Testing, testing, and then some more testing

After having spend some time not being busy with WordPress sites, modifications, plugins, etc. etc. (well, other than maintaining my own WP enabled sites) I’m currently again working on a WP-site with some added features, such as an integrated/bridged phpBB Forum, and more features to install/test.

Therefore I’m browsing again through relevant forums to find interesting plugins which may prove useful, as well as see what other users’ experiences are.

Over and over again I come across, by now apparently typical, posts such as “I uploaded and activated xyz-plugin, and now my live WordPress site is broken.” or “I use auto-update, now I can’t access my site.”, etc…

Why don’t people test it beforehand? While I appreciate that not everyone is a developer/system admin/system engineer/etc., it’s fairly simple to install a test WordPress environment on your own computer and test these things. There are easy ways of getting a functional webserver set up on your box, e.g. XAMPP, and likely others too. Slap WordPress on top of it, done.

Testing things beforehand may appear as annoying or wasting time to some people, however you’ll save yourself time in the long run when your live site’s down due to a bugged or misconfigured plugin and you need to find a solution/fix asap, possibly creating some extra stress. Especially bad if your site’s your bread and butter.

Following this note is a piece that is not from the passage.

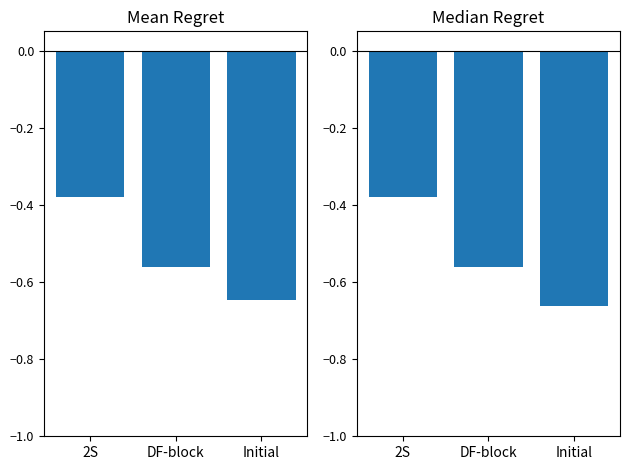

What is the label of the 1st bar from the right?

Initial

You may not even need your own computer to run the web server and the test-WP instance. If you have your own domain with some sufficiently large webspace, you may even be able to run a sub domain with the test instance, such as “test.mysite.org” (may want to however look into blocking it from other visitors, such as an http password protection), and then from there once tested you can just copy the directories over to your live WP instance.

There are many possibilities to test new software or updates to existing software beforehand. In my personal opinion there’s no excuse to not test anything before pushing it to a live environment.

So, please, whoever reads this and does not test things before hand, take some extra time and save yourself and perhaps others future stress when things break where it shouldn’t 🙂
A bonus then would be if you could let the developer know if there’s a bug in his/her software, and/or create a quick write up how to solve a particular issue 🙂

This of course applies not only to WordPress.